- Created: 5 April 1987
- Location: La Nación
- Author: Promoted by Jacobo Schifter
- Signatories: 153 public, academic and cultural figures
- Subject: LGBT rights in Costa Rica

= Letter of April 5th =

1987 Costa Rican document on LGBT rights

The Letter of 5 April (Carta del 5 de abril) was a document published on 5 April 1987 in the newspaper La Nación in Costa Rica. It was promoted by researcher Jacobo Schifter and called for an end to discrimination against people of the LGBTQ community and an end to police raids in Costa Rica. The document was signed by 153 public, academic and cultural figures.

== Background ==
In the late 1980s, repression against the LGBT community in Costa Rica increased.

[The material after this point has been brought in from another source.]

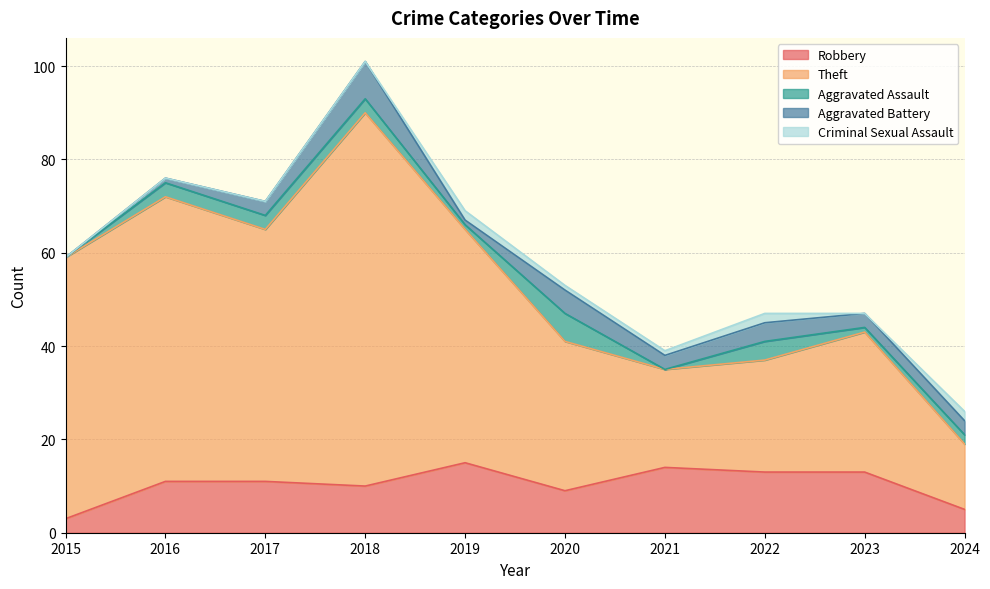

How many data points in Criminal Sexual Assault are above 1?

3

This happened during the early years of the HIV/AIDS crisis, especially in the capital, San José. The Costa Rican authorities responded with police actions, including nighttime raids on places where gay men gathered. The government also required public employees to take blood tests showing that they were negative for HIV.

== Publication and content ==
The letter was published on page 37 of La Nación on 5 April 1987 as a paid advertisement. Its full title was Carta abierta a los señores Ministros de Salud, de Seguridad y Gobernación, Sr. Edgar Mohs, Sr. Hernán Garrón y Lic. Rolando Ramírez.

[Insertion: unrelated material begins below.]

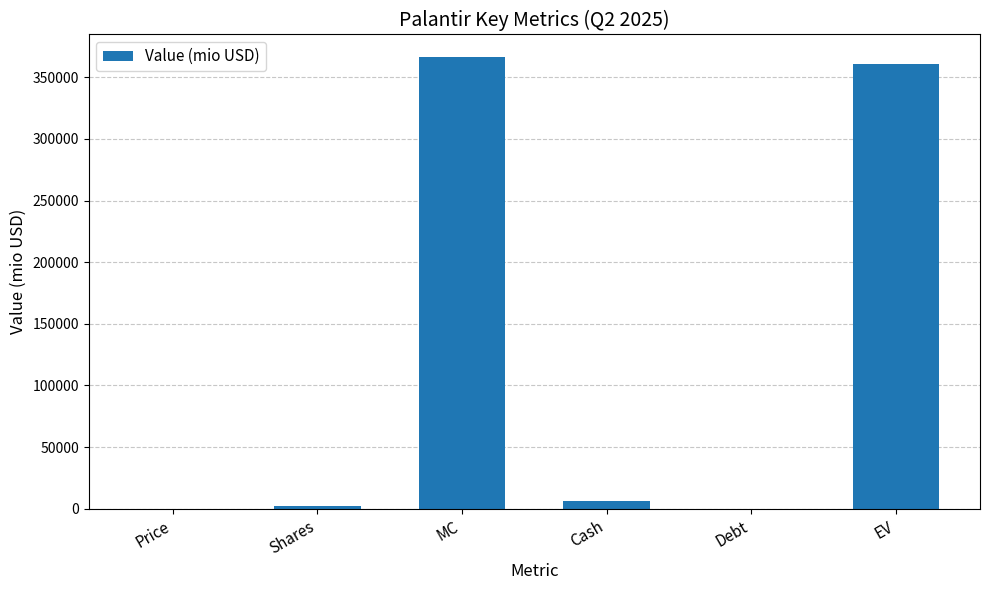

What is the change in value from Cash to EV?

+354454.9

The letter was addressed to three ministers in the government of President Óscar Arias: Edgar Mohs, the minister of health; Hernán Garrón Salazar, the minister of public security; and Rolando Ramírez, the minister of government.

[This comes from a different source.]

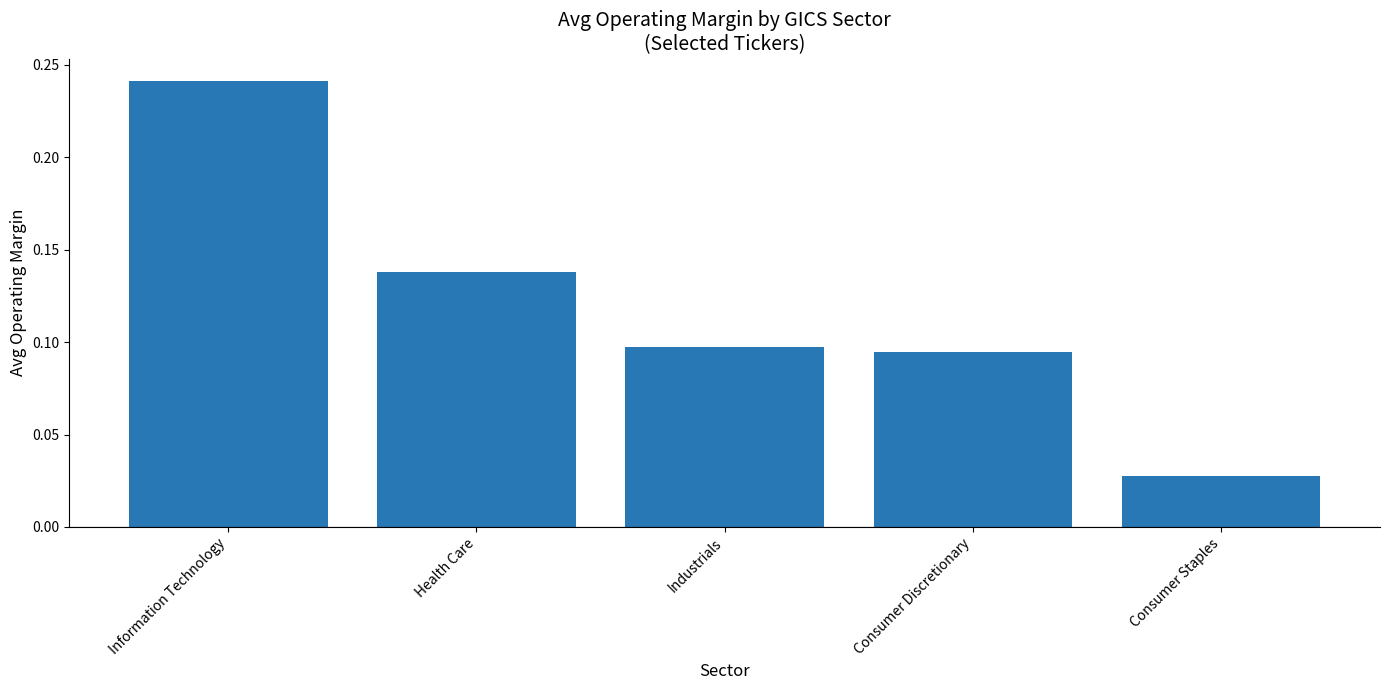

What is the label of the 2nd bar from the left?

Health Care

The document was signed by 153 professionals, politicians, academics and cultural figures. Among the signers were faculty members from the National University of Costa Rica and academics including Quince Duncan, Elizabeth Odio and Víctor Hugo Acuña.

== Impact ==
The letter became an important event in the history of the LGBT community in Costa Rica. It is considered a turning point in the struggle for LGBT rights in the country. After the letter was published, the police raids and the required blood tests for public employees were stopped.